PROBLEM DESCRIPTION:
In the listing below, locate the line that contains "Administrator user account." and the line that contains "section when there". Restate word for word those two lines and every line between them, and nothing else.

MATERIAL SUPPLIED:
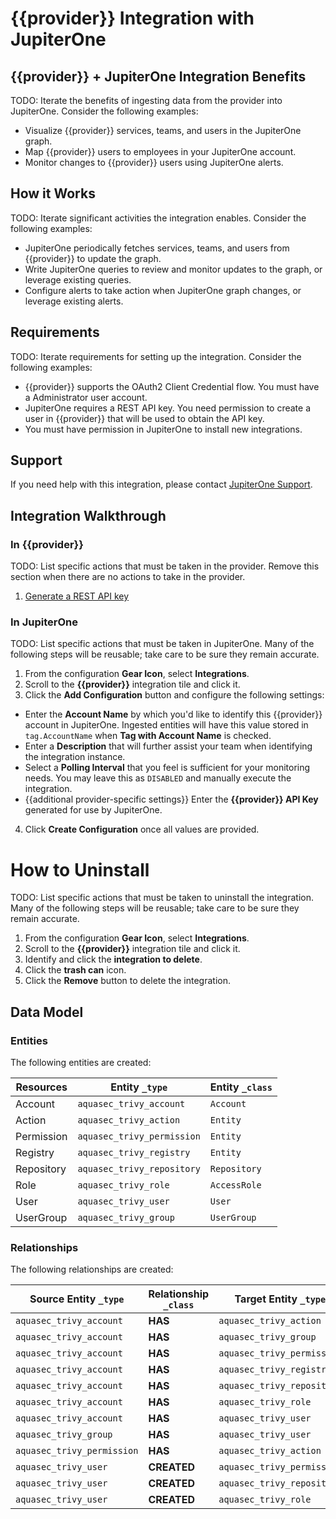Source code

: # {{provider}} Integration with JupiterOne

## {{provider}} + JupiterOne Integration Benefits

TODO: Iterate the benefits of ingesting data from the provider into JupiterOne.
Consider the following examples:

- Visualize {{provider}} services, teams, and users in the JupiterOne graph.
- Map {{provider}} users to employees in your JupiterOne account.
- Monitor changes to {{provider}} users using JupiterOne alerts.

## How it Works

TODO: Iterate significant activities the integration enables. Consider the
following examples:

- JupiterOne periodically fetches services, teams, and users from {{provider}}
  to update the graph.
- Write JupiterOne queries to review and monitor updates to the graph, or
  leverage existing queries.
- Configure alerts to take action when JupiterOne graph changes, or leverage
  existing alerts.

## Requirements

TODO: Iterate requirements for setting up the integration. Consider the
following examples:

- {{provider}} supports the OAuth2 Client Credential flow. You must have a
  Administrator user account.
- JupiterOne requires a REST API key. You need permission to create a user in
  {{provider}} that will be used to obtain the API key.
- You must have permission in JupiterOne to install new integrations.

## Support

If you need help with this integration, please contact
[JupiterOne Support](https://support.jupiterone.io).

## Integration Walkthrough

### In {{provider}}

TODO: List specific actions that must be taken in the provider. Remove this
section when there are no actions to take in the provider.

1. [Generate a REST API key](https://example.com/docs/generating-api-keys)

### In JupiterOne

TODO: List specific actions that must be taken in JupiterOne. Many of the
following steps will be reusable; take care to be sure they remain accurate.

1. From the configuration **Gear Icon**, select **Integrations**.
2. Scroll to the **{{provider}}** integration tile and click it.
3. Click the **Add Configuration** button and configure the following settings:

- Enter the **Account Name** by which you'd like to identify this {{provider}}
  account in JupiterOne. Ingested entities will have this value stored in
  `tag.AccountName` when **Tag with Account Name** is checked.
- Enter a **Description** that will further assist your team when identifying
  the integration instance.
- Select a **Polling Interval** that you feel is sufficient for your monitoring
  needs. You may leave this as `DISABLED` and manually execute the integration.
- {{additional provider-specific settings}} Enter the **{{provider}} API Key**
  generated for use by JupiterOne.

4. Click **Create Configuration** once all values are provided.

# How to Uninstall

TODO: List specific actions that must be taken to uninstall the integration.
Many of the following steps will be reusable; take care to be sure they remain
accurate.

1. From the configuration **Gear Icon**, select **Integrations**.
2. Scroll to the **{{provider}}** integration tile and click it.
3. Identify and click the **integration to delete**.
4. Click the **trash can** icon.
5. Click the **Remove** button to delete the integration.

<!-- {J1_DOCUMENTATION_MARKER_START} -->
<!--
********************************************************************************
NOTE: ALL OF THE FOLLOWING DOCUMENTATION IS GENERATED USING THE
"j1-integration document" COMMAND. DO NOT EDIT BY HAND! PLEASE SEE THE DEVELOPER
DOCUMENTATION FOR USAGE INFORMATION:

https://github.com/JupiterOne/sdk/blob/main/docs/integrations/development.md
********************************************************************************
-->

## Data Model

### Entities

The following entities are created:

| Resources  | Entity `_type`             | Entity `_class` |
| ---------- | -------------------------- | --------------- |
| Account    | `aquasec_trivy_account`    | `Account`       |
| Action     | `aquasec_trivy_action`     | `Entity`        |
| Permission | `aquasec_trivy_permission` | `Entity`        |
| Registry   | `aquasec_trivy_registry`   | `Entity`        |
| Repository | `aquasec_trivy_repository` | `Repository`    |
| Role       | `aquasec_trivy_role`       | `AccessRole`    |
| User       | `aquasec_trivy_user`       | `User`          |
| UserGroup  | `aquasec_trivy_group`      | `UserGroup`     |

### Relationships

The following relationships are created:

| Source Entity `_type`      | Relationship `_class` | Target Entity `_type`      |
| -------------------------- | --------------------- | -------------------------- |
| `aquasec_trivy_account`    | **HAS**               | `aquasec_trivy_action`     |
| `aquasec_trivy_account`    | **HAS**               | `aquasec_trivy_group`      |
| `aquasec_trivy_account`    | **HAS**               | `aquasec_trivy_permission` |
| `aquasec_trivy_account`    | **HAS**               | `aquasec_trivy_registry`   |
| `aquasec_trivy_account`    | **HAS**               | `aquasec_trivy_repository` |
| `aquasec_trivy_account`    | **HAS**               | `aquasec_trivy_role`       |
| `aquasec_trivy_account`    | **HAS**               | `aquasec_trivy_user`       |
| `aquasec_trivy_group`      | **HAS**               | `aquasec_trivy_user`       |
| `aquasec_trivy_permission` | **HAS**               | `aquasec_trivy_action`     |
| `aquasec_trivy_user`       | **CREATED**           | `aquasec_trivy_permission` |
| `aquasec_trivy_user`       | **CREATED**           | `aquasec_trivy_repository` |
| `aquasec_trivy_user`       | **CREATED**           | `aquasec_trivy_role`       |

<!--
********************************************************************************
END OF GENERATED DOCUMENTATION AFTER BELOW MARKER
********************************************************************************
-->
<!-- {J1_DOCUMENTATION_MARKER_END} -->
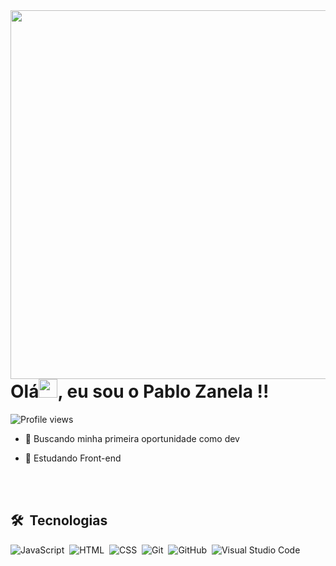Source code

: <img align="right" height="590em" src="https://raw.githubusercontent.com/gist/PabloZanela/fd368743c7d7d75ab3de9770e20acaa8/raw/bfca75346e2dbee3ab9a6e0e88d23553d9f914de/githubcard.svg"/>
<h1 align="left">Olá<img src="https://raw.githubusercontent.com/kaueMarques/kaueMarques/master/hi.gif" height="30px">, eu sou o Pablo Zanela !!</h1>
<p align="left"> <img src="https://komarev.com/ghpvc/?username=PabloZanela&color=yellow" alt="Profile views" /> </p>


- 🚀 Buscando minha primeira oportunidade como dev

- 📕 Estudando Front-end

<br><br>

## 🛠 &nbsp;Tecnologias

![JavaScript](https://img.shields.io/badge/-JavaScript-05122A?style=flat&logo=javascript)&nbsp;
![HTML](https://img.shields.io/badge/-HTML-05122A?style=flat&logo=HTML5)&nbsp;
![CSS](https://img.shields.io/badge/-CSS-05122A?style=flat&logo=CSS3&logoColor=1572B6)&nbsp;
![Git](https://img.shields.io/badge/-Git-05122A?style=flat&logo=git)&nbsp;
![GitHub](https://img.shields.io/badge/-GitHub-05122A?style=flat&logo=github)&nbsp;
![Visual Studio Code](https://img.shields.io/badge/-Visual%20Studio%20Code-05122A?style=flat&logo=visual-studio-code&logoColor=007ACC)&nbsp;
<!--
<br><br>

## ⚙️ &nbsp;Estatisticas GitHub

<p align="left">
<img width="530em" src="https://github-readme-stats.vercel.app/api?username=PabloZanela&show_icons=true&theme=vision-friendly-dark" alt="PabloZanela's stats"/>
<img width="530em" src="https://github-readme-stats.vercel.app/api/top-langs/?username=PabloZanela&layout=compact&theme=vision-friendly-dark" alt="PabloZanela's most languages"/>
</p>


<br><br>

## Contact

<p align="left" style="background:yellow">
<a href="https://twitter.com/Zanelapablo" target="_blank">
  <img align="center" src="https://img.shields.io/badge/-Zanelapablo-05122A?style=flat&logo=twitter" alt="twitter"/>  
</a>
<a href="https://linkedin.com/in/pablo-zanela" target="_blank">
  <img align="center" src="https://img.shields.io/badge/-PabloZanela-05122A?style=flat&logo=linkedin" alt="linkedin"/>
</a>
<a href="https://instagram.com/pablo_zanela" target="_blank">
 <img align="center" src="https://img.shields.io/badge/-pablo_zanela-05122A?style=flat&logo=instagram" alt="instagram"/>
</a>
</p>

-->
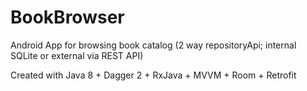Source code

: # BookBrowser
Android App for browsing book catalog (2 way repositoryApi; internal SQLite or external via REST API)

Created with Java 8 + Dagger 2 + RxJava + MVVM + Room + Retrofit
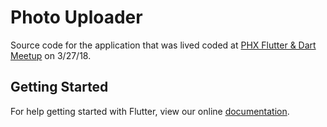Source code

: # Photo Uploader

Source code for the application that was lived coded at [PHX Flutter & Dart Meetup](https://www.meetup.com/PHX-Flutter-Dart-Meetup/events/248573435/) on 3/27/18.

## Getting Started

For help getting started with Flutter, view our online
[documentation](https://flutter.io/).
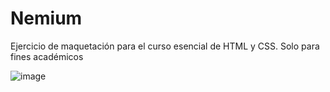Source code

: # Nemium
Ejercicio de maquetación para el curso esencial de HTML y CSS. Solo para fines académicos

![image](https://user-images.githubusercontent.com/84680527/212274159-bb71e91d-0c85-47f5-8054-9f425036ae91.png)
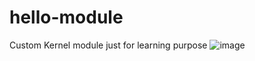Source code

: # hello-module
Custom Kernel module just for learning purpose
![image](https://user-images.githubusercontent.com/29144908/217928402-fc9dceea-3b22-4f61-9757-e45a731c94f1.png)
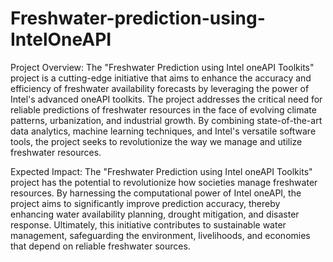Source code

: # Freshwater-prediction-using-IntelOneAPI
Project Overview:
The "Freshwater Prediction using Intel oneAPI Toolkits" project is a cutting-edge initiative that aims to enhance the accuracy and efficiency of freshwater availability forecasts by leveraging the power of Intel's advanced oneAPI toolkits. The project addresses the critical need for reliable predictions of freshwater resources in the face of evolving climate patterns, urbanization, and industrial growth. By combining state-of-the-art data analytics, machine learning techniques, and Intel's versatile software tools, the project seeks to revolutionize the way we manage and utilize freshwater resources.

Expected Impact:
The "Freshwater Prediction using Intel oneAPI Toolkits" project has the potential to revolutionize how societies manage freshwater resources. By harnessing the computational power of Intel oneAPI, the project aims to significantly improve prediction accuracy, thereby enhancing water availability planning, drought mitigation, and disaster response. Ultimately, this initiative contributes to sustainable water management, safeguarding the environment, livelihoods, and economies that depend on reliable freshwater sources.
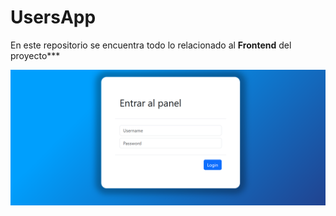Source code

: # UsersApp
En este repositorio se encuentra todo lo relacionado al **Frontend** del proyecto***

<div align="center">
  <img src="https://github.com/estefiturin/users-app/blob/main/panel-login.png">
</div>
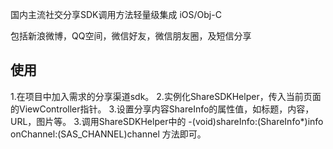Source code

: 
国内主流社交分享SDK调用方法轻量级集成 iOS/Obj-C

包括新浪微博，QQ空间，微信好友，微信朋友圈，及短信分享


## 使用
1.在项目中加入需求的分享渠道sdk。
2.实例化ShareSDKHelper，传入当前页面的ViewController指针。
3.设置分享内容ShareInfo的属性值，如标题，内容，URL，图片等。
3.调用ShareSDKHelper中的 
  -(void)shareInfo:(ShareInfo*)info onChannel:(SAS_CHANNEL)channel 方法即可。

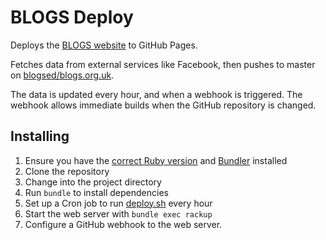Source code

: # BLOGS Deploy

Deploys the [BLOGS website](http://blogs.org.uk) to GitHub Pages.

Fetches data from external services like Facebook, then pushes to master on
[blogsed/blogs.org.uk](https://github.com/blogsed/blogs.org.uk).

The data is updated every hour, and when a webhook is triggered.
The webhook allows immediate builds when the GitHub repository is changed.

## Installing

1. Ensure you have the [correct Ruby version](.ruby-version) and [Bundler](http://bundler.io) installed
2. Clone the repository
3. Change into the project directory
4. Run `bundle` to install dependencies
5. Set up a Cron job to run [deploy.sh](deploy.sh) every hour
6. Start the web server with `bundle exec rackup`
7. Configure a GitHub webhook to the web server.
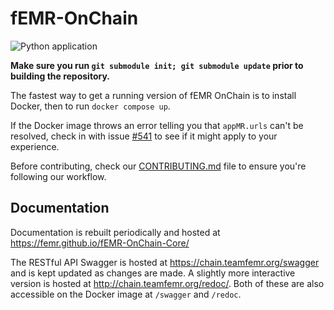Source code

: # fEMR-OnChain
![Python application](https://github.com/FEMR/fEMR-OnChain-Core/workflows/Python%20application/badge.svg)

**Make sure you run `git submodule init; git submodule update` prior to building the repository.**

The fastest way to get a running version of fEMR OnChain is to install Docker, then to run `docker compose up`.

If the Docker image throws an error telling you that `appMR.urls` can't be resolved, check in with issue [#541](https://github.com/FEMR/fEMR-OnChain-Core/issues/541) to see if it might apply to your experience.

Before contributing, check our [CONTRIBUTING.md](CONTRIBUTING.md) file to ensure you're following our workflow.

## Documentation
Documentation is rebuilt periodically and hosted at https://femr.github.io/fEMR-OnChain-Core/

The RESTful API Swagger is hosted at https://chain.teamfemr.org/swagger and is kept updated as changes are made.
A slightly more interactive version is hosted at http://chain.teamfemr.org/redoc/.
Both of these are also accessible on the Docker image at `/swagger` and `/redoc`.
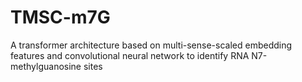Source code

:# TMSC-m7G
A transformer architecture based on multi-sense-scaled embedding features and convolutional neural network to identify RNA N7-methylguanosine sites
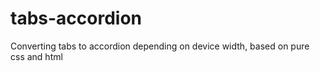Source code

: # tabs-accordion
Converting tabs to accordion depending on device width, based on pure css and html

ANSWER SECTION:
  Administrator user account.
- JupiterOne requires a REST API key. You need permission to create a user in
  {{provider}} that will be used to obtain the API key.
- You must have permission in JupiterOne to install new integrations.

## Support

If you need help with this integration, please contact
[JupiterOne Support](https://support.jupiterone.io).

## Integration Walkthrough

### In {{provider}}

TODO: List specific actions that must be taken in the provider. Remove this
section when there are no actions to take in the provider.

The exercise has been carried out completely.